Membicarakan kapitalisme bukanlah sesuatu topik yang baru bagi Indonesia sebagai bangsa. Naskah cara kapitalisme kolonial memporak-porandakan tanah air Indonesia sudah secara gamblang dulu ditunjukkan oleh Soekarno dalam karyanya Indonesia Menggugat (1930). Lebih lanjut, bagaimana perjuangan kemerdekaan Indonesia dimaknai sebagai arus balik menandingi kapitalisme, imperialisme dan kolonialisme dapat dipelajari pada karya Tan Malaka (1925) Naar de ‘Republiek-Indonesia’ (Menudju Republik Indonesia), Mohammad Hatta (1932) Ke Arah Indonesia Merdeka, Soekarno (1933) Mentjapai Indonesia Merdeka. Berinspirasikan pada karya-karya para founding fathers (dan mothers), kita perlu memperbesar dan menguatkan panggilan tanah air untuk para pemuda-pemudi saat ini, seperti saya sendiri, Noer Fauzi Rachman, membuat buku Panggilan Tanah Air  (Yogyakarta: Insist Press, edisi ketiga, 2018).

——————————————————————————————————————-

pandu /pan.du/

n 1. penunjuk jalan; perintis jalan; 2. Mualim (di kapal); 3. Kapal penunjuk jalan (dalam pelabuhan); 4. Anggota perkumpulan pemuda yang berpakaian seragam khusus, bertujuan mendidik anggotanya supaya menjadi orang yang berkesatria, gagah berani, dan suka menolong sesama makhluk.

Sumber: Kamus Besar Bahasa Indonesia. Edisi Kelima, Badan pengembangan dan Pembinaan Bahasa, Kementerian Pendidikan dan Kebudayaan, 2017. Halaman 1204

——————————————————————————————————————-

Cara bagaimana kapitalisme ini bekerja mereorganisir ruang hidup rakyat pada saat ini,  bisa dipelajari di naskah Noer Fauzi Rachman (2015), “Memahami Reorganisasi Ruang dari Politik Agraria”. Kita musti terus menerus mempelajari perubaha  cara-cara bagaimana kapitalisme memporak-porandakan tanah air. Para pemandu tanah air,  bisa memberi penjelasan situasi yang dihadapi, memberi petunjuk, dan merintis jalan  membangun kekuatan rakyat, dan memberi petunjuk cara bagaimana para lelaki-laki dan perempuan, tua dan muda, untuk berjuang menyelamatkan tanah air, menyejahterakan rakyat, memperbaiki dan memperbesar produksi dan konsumsi hidup rakyat, hingga melawan kekuatan-kekuatan perusak syarat-syarat keberlangsungan hidup dari rakyat dan tanah airnya. Rakyat harus berjuang kalau tidak mau kalah. Karena kerusakan ini menyangkut syarat-syarat keselamatan dan kesejahteraan rakyat, hingga keberlangsungan layanan tanah dan air bagi kehidupan bersama. Sebagian rakyat musti berjuang dan memilih menjadi pejuang. Memilih kata pejuang itu pun sudah dipertimbangkan secara seksama.

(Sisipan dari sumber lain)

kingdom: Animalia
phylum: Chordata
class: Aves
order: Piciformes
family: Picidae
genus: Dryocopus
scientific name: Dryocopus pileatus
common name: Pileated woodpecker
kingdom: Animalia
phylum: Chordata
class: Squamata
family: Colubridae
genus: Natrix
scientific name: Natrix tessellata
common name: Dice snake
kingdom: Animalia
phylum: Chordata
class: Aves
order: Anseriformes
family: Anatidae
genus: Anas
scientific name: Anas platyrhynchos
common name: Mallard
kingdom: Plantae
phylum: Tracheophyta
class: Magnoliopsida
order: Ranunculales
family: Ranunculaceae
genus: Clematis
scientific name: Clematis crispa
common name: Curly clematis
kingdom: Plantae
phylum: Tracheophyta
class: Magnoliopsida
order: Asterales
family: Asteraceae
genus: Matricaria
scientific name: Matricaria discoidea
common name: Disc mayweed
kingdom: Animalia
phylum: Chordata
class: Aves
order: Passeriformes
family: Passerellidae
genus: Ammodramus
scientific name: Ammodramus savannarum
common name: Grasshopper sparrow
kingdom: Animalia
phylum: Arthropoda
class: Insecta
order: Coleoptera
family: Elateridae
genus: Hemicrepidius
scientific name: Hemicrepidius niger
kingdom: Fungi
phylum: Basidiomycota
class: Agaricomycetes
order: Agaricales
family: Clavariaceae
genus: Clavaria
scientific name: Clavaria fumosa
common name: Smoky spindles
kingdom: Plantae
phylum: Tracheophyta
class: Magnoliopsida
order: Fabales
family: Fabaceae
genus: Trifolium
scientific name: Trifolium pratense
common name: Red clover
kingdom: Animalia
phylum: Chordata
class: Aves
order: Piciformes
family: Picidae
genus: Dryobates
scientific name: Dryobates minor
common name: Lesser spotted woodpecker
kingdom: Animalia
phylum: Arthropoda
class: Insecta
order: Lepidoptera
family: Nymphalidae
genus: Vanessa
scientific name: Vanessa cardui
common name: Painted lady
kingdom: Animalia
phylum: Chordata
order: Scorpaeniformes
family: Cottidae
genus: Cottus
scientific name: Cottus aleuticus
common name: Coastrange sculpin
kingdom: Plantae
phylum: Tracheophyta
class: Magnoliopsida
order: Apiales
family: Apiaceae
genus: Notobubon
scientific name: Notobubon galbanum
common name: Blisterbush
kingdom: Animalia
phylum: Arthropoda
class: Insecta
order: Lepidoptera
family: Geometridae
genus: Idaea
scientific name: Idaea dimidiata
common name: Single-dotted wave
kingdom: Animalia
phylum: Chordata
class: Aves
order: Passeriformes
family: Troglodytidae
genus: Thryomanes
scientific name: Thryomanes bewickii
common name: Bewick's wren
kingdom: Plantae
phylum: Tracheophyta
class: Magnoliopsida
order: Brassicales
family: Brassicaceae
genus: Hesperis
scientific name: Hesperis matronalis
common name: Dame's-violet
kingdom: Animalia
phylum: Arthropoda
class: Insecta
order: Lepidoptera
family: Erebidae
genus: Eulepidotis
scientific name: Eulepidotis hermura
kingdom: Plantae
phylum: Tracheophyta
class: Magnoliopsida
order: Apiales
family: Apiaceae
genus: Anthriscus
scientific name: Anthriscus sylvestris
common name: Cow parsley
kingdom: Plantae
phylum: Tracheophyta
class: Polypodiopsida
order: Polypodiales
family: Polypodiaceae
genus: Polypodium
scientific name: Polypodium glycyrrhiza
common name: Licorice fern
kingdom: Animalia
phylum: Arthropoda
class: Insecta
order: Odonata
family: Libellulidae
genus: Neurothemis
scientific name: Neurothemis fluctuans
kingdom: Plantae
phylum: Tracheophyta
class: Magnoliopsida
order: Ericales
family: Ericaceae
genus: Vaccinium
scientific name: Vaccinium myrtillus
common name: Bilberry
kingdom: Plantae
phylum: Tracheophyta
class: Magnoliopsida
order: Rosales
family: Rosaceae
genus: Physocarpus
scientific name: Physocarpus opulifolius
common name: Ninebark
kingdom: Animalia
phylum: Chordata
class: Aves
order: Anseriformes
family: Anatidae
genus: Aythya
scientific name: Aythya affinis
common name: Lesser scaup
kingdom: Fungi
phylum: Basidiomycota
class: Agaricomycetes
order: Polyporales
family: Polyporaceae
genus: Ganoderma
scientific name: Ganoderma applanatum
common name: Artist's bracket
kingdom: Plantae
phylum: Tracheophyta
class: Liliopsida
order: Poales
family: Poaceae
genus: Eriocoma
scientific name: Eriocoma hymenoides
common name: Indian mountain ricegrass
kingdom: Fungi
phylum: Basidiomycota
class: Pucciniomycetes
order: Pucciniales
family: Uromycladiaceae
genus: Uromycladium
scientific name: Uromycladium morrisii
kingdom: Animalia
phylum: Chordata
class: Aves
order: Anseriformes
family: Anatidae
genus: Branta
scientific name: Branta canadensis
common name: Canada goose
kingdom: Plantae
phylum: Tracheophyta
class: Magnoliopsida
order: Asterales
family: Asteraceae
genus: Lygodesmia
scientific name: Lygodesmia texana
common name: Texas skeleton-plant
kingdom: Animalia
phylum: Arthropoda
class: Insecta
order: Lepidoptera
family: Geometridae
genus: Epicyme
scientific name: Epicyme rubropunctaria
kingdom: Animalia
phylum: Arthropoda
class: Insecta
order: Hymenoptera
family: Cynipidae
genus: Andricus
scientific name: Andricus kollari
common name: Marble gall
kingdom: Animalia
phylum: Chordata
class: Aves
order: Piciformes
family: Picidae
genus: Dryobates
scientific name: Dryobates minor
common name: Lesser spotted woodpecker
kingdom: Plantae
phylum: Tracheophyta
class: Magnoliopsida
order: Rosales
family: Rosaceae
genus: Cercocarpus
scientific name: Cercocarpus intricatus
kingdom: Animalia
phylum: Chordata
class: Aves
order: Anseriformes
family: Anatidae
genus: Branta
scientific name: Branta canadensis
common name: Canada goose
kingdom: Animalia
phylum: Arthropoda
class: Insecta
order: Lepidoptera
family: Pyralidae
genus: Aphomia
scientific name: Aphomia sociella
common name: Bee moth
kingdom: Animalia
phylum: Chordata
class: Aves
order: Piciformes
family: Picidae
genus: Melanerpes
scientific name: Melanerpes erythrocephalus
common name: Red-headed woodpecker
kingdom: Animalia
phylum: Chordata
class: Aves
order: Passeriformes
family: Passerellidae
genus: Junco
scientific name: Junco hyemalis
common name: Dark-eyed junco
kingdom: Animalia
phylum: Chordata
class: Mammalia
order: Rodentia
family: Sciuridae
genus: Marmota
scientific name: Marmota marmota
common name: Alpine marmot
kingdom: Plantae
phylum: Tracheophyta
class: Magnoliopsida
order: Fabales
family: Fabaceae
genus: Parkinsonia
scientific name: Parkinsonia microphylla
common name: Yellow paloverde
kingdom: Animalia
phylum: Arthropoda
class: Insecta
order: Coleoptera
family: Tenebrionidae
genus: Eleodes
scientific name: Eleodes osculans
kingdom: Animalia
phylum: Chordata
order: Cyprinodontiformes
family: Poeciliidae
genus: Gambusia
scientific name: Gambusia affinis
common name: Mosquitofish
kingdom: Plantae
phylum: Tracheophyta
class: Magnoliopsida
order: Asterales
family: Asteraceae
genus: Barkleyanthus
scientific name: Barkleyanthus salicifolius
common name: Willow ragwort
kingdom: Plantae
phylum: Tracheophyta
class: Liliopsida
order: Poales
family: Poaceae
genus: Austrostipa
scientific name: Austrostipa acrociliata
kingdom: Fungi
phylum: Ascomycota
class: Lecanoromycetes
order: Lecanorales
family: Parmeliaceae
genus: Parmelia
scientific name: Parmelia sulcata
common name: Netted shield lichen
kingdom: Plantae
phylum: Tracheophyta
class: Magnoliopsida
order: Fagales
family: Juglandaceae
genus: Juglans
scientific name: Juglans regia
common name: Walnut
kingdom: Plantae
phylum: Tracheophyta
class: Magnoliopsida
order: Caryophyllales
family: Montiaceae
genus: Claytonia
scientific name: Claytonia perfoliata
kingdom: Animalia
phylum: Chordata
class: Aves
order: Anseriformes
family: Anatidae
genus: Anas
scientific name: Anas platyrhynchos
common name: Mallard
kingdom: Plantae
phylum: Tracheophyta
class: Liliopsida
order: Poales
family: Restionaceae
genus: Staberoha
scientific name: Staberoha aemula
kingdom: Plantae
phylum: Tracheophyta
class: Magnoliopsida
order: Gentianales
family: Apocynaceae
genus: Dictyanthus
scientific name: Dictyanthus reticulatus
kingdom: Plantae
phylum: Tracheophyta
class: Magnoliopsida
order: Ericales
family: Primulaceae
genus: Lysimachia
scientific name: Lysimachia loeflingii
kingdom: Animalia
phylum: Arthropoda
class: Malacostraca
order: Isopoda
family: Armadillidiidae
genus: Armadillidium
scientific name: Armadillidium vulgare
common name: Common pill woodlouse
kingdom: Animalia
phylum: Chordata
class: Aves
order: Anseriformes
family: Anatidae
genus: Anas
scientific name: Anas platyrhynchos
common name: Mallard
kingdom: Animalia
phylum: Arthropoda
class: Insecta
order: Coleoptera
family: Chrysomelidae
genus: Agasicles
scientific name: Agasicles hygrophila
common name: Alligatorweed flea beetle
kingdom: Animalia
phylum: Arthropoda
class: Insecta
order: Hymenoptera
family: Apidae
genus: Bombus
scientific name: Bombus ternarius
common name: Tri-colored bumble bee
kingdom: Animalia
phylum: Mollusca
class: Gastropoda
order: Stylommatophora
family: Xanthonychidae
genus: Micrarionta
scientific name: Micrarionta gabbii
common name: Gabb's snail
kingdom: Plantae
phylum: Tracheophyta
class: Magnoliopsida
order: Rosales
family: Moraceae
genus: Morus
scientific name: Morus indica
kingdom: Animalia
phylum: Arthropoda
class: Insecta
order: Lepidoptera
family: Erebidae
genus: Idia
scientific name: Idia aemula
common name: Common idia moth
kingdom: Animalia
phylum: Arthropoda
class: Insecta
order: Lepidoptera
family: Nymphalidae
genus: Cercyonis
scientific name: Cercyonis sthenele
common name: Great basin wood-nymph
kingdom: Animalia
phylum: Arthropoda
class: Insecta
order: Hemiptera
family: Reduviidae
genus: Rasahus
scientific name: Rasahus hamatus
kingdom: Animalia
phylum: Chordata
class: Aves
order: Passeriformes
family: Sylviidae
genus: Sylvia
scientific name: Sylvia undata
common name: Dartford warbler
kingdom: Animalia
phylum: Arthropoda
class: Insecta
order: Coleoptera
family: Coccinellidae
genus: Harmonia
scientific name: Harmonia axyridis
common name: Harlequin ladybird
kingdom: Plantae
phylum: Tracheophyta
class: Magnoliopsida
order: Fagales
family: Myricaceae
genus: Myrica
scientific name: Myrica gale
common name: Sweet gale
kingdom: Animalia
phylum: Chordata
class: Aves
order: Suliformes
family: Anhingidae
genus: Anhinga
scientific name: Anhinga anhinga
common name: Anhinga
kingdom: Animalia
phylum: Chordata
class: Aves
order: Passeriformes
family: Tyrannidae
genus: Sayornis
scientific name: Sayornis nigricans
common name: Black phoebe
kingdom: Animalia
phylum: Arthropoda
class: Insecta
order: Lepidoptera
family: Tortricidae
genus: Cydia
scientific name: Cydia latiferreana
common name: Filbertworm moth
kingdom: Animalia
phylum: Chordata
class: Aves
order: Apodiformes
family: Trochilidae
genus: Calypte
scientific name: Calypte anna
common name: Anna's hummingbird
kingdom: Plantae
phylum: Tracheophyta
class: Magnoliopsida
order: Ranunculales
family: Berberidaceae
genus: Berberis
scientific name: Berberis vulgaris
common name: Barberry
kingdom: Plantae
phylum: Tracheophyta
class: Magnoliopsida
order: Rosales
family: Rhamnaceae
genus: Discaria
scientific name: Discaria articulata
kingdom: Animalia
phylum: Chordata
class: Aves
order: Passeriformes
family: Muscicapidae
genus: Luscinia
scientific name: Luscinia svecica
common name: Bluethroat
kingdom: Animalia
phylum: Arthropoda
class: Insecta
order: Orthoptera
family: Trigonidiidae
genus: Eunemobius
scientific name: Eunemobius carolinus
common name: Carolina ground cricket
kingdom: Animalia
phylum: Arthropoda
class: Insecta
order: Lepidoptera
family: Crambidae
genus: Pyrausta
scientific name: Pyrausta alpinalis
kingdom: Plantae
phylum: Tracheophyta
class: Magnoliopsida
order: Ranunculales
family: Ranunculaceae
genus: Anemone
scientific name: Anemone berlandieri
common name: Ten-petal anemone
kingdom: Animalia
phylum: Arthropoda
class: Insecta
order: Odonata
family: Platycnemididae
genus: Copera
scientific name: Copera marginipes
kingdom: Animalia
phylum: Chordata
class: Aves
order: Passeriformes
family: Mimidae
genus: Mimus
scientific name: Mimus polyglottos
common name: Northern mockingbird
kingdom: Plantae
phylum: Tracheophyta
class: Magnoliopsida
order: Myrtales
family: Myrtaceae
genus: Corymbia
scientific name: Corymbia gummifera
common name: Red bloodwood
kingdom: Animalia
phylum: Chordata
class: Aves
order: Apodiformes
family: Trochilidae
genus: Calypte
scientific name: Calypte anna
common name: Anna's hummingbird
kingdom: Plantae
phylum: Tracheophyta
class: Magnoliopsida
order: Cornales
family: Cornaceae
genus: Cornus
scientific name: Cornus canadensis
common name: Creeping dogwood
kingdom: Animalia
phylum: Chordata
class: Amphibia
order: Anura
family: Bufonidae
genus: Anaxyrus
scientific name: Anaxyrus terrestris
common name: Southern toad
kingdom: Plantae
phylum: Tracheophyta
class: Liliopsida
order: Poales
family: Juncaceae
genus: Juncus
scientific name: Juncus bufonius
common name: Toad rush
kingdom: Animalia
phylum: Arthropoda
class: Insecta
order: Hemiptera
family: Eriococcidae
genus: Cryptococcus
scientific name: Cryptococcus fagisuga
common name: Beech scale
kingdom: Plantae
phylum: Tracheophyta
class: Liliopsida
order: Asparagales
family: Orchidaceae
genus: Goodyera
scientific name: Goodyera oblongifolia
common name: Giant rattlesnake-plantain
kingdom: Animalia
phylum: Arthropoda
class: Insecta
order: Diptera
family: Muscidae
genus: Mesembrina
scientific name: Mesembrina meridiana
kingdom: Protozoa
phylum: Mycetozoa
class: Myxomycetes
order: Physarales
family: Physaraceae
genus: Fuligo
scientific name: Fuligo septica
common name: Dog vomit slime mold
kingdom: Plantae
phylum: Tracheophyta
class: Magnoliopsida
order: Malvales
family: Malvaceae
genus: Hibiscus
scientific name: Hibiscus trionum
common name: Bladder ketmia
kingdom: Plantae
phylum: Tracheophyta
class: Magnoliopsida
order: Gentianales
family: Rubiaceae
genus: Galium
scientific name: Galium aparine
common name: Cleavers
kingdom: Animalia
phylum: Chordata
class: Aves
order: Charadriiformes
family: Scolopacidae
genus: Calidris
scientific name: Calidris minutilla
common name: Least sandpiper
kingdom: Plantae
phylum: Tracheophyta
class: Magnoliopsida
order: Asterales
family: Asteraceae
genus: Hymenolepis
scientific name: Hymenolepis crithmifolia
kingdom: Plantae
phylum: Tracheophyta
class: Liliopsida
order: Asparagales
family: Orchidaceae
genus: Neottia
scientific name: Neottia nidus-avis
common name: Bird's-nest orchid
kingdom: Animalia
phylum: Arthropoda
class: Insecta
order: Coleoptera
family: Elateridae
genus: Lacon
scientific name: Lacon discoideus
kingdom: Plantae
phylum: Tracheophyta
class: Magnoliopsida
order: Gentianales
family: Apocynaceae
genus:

——————————————————————————————————————-

juang1/ju·ang/, berjuang /ber·ju·ang/

v 1 berlaga (tentang binatang yang besar-besar); berlawan: dua ekor gajah jantan ~ memperebutkan betinanya; 2 memperebutkan sesuatu dengan mengadu tenaga; berperang; berkelahi: segenap rakyat ikut serta ~ untuk mencapai kemerdekaan; 3 berlanggaran (tentang perahu, ombak, dan sebagainya); 4 berusaha sekuat tenaga tentang sesuatu; berusaha penuh dengan kesukaran dan bahaya: pihak keamanan sudah ~ membebaskan saudara itu;

Sumber: Kamus Besar Bahasa Indonesia. Edisi Kelima, Badan pengembangan dan Pembinaan Bahasa, Kementerian Pendidikan dan Kebudayaan, 2017. Halaman 706.

——————————————————————————————————————-

Jadi, pejuang tanah air adalah mereka yang berjuang demi keutuhan tanah airnya.  Pandu tanah air adalah petunjuk untuk memahami situasi tanah air rakyat dahulu dan sekarang ini, untuk mengetahui dan memahami gerak langkah kekuatan yang bakal merusak keutuhan tanah air, untuk merintis perjuangan dan arah yang dituju, untuk perbaikan kondisi tanah air, hingga untuk menguatkan rakyat dan para pejuang tanah air.